Como era lógico y natural, lo primero que hizo al llegar al muelle fue regresar a su casa paterna creyendo que su madre se alegraría al verle tan cambiado. Es decir: tan guapo. Y apenas entró en su casa, su madre casi se muere de espanto.

-¿Quién es usted? -gritó y gritó varias veces.

-Soy tu hijo Ernesto, mamá -respondió él sorprendido, pues por un momento creyó que su madre había perdido la cabeza y que por ello no lo reconocía.

-Soy yo, mamá -volvió a repetir.

-Llamo a la policía si usted no se va de mi casa -dijo su madre.

 

Al momento, comprendió Ernesto el error que había cometido y se marchó rápidamente de su propio hogar. Ese día deambuló desorientado por todas la calles de Santa Cruz de la  Palma. Dio vueltas y más vueltas por toda la ciudad. Al final descansó junto a la ermita de La Luz.  Allí, contemplando la bahía, lloró amargamente pues “había cometido el mayor error de su vida”. Y convencido de ello acudió de nuevo a la parroquia de El Salvador. Sabía que frente al diablo estaba un cuadro de san Cristóbal. No lo dudó un instante. Se postró ante él y le pidió que, por favor, le devolviera su anterior aspecto físico.

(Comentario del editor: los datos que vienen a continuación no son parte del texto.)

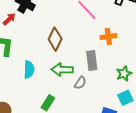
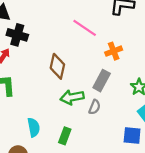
gray rectangle: (92, 60) -> (102, 81), turned 48
cyan semicircle: (29, 69) -> (34, 127), moved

Ahora no le importaba ser feo. Hubo un, para él, interminable silencio. Al final, en su interior, oyó una voz que le decía:

-Vete a La Laguna y reza ante San Cristóbal un padrenuestro. Yo ya he intercedido por ti.

 

Corrió otra vez al muelle. Compró un pasaje para Santa Cruz y, medio escondido tras unos bidones, por miedo a la policía, ya que había sido informada desde Tenerife, esperó impacientemente el ferry.

 

No más el barco llegó a Tenerife, Ernesto tomó un taxi que le llevó a La Laguna. Tuvo suerte porque la puerta de la catedral estaba abierta. Con la velocidad de un rayo se postró ante la imagen de san Cristóbal. Sintió un calor y al mismo tiempo un frio que le recorría su tembloroso cuerpo. Había vuelto a ser Ernesto el de siempre, y orgulloso se sintió de serlo.